Further moving to the FIG. 12 position, it will be seen that the punch 112 has pulled away and the nose 132c of the profile pad has finally profiled the bottom and has effectively shortened the wall area W. This is accomplished by the fact that the flange F is clamped during this time and the material is controlled in the wall area W. Therefore, upward movement of the profile pad 132 will roll the material into the configuration shown in FIG. 12 of the drawings. Following this, the operation of the apparatus is identical whether the version of FIGS. 1 through 8 or the tooling configuration of FIGS. 10 through 12 is employed.
Thus, once piston 38 engages the bottom of base 30, the profile will be finally set. Following this, piston 39 has sufficient pressure beneath it to lift the container back to the die line.

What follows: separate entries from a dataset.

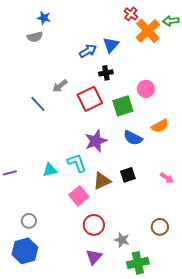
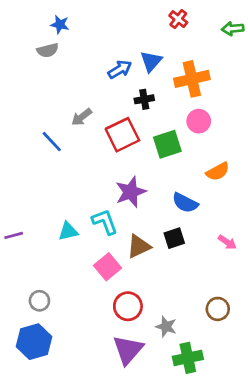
orange cross: (148, 31) -> (192, 79), moved, turned 30
blue semicircle: (133, 138) -> (185, 203), moved
purple triangle: (94, 257) -> (128, 350), size x1.4

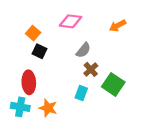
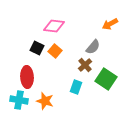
pink diamond: (70, 21) -> (54, 26), moved
orange square: (33, 33) -> (55, 51), moved
gray semicircle: (83, 50) -> (93, 47), moved

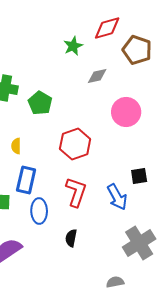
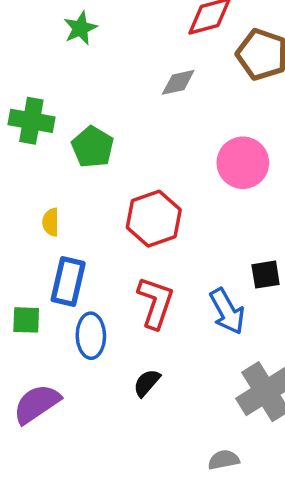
green star: (73, 46) -> (80, 28), moved
gray diamond: (97, 76) -> (178, 82), moved
black semicircle: (71, 238) -> (147, 383), turned 30

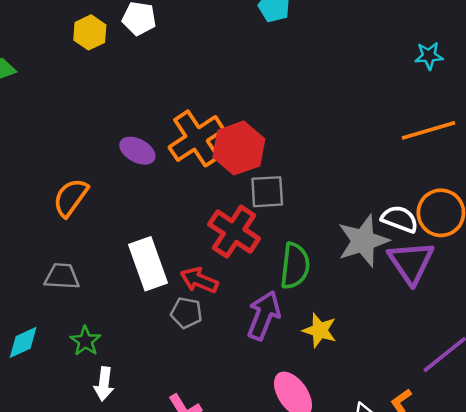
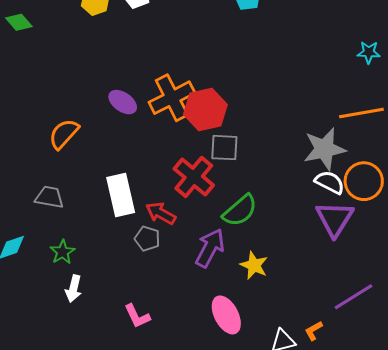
gray star: (363, 241) -> (324, 149), moved
green semicircle: (295, 266) -> (240, 211), turned 36

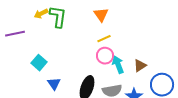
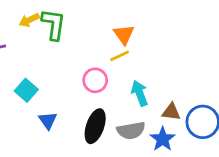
orange triangle: (101, 15) -> (124, 34), moved
pink circle: (105, 56) -> (95, 80), moved
brown triangle: (140, 66) -> (171, 112), moved, turned 40

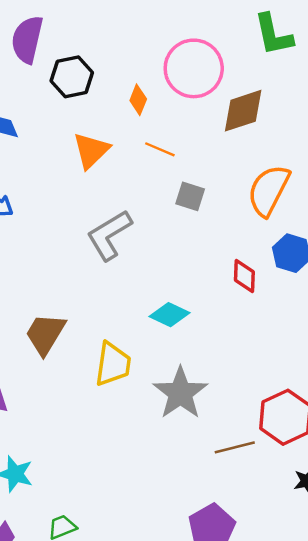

The result of this action can be seen in FIG. 8 of the drawings wherein the die core riser 33 will have lifted the profile pad 32 back up to the die line and, of course, pulling the punch 12 away from the fixed platen will permit the spring 34a to raise the knockout 34 back up to die line, while piston 39 lifts profile pad 32 thereby assisting in removal of the container from the die cavity. It will be noted that profile pad 32 stops short of the die line and the action of springs 34a on knockout 34 is required to lift the finished container off the top of profile pad 32. Removal from punch 11 can then be accomplished by air pressure through passages 11b and 12b or by other means if desired.
It will thus be seen that the method and apparatus just described is capable of forming a deep bottom profile at a single station and with a relatively tight radius and deep countersink.
While a full and complete description of the invention has been set forth in accordance with the dictates of the Patent Statutes, it should be understood that modifications can be resorted to without departing from the spirit hereof or the scope of the appended claims.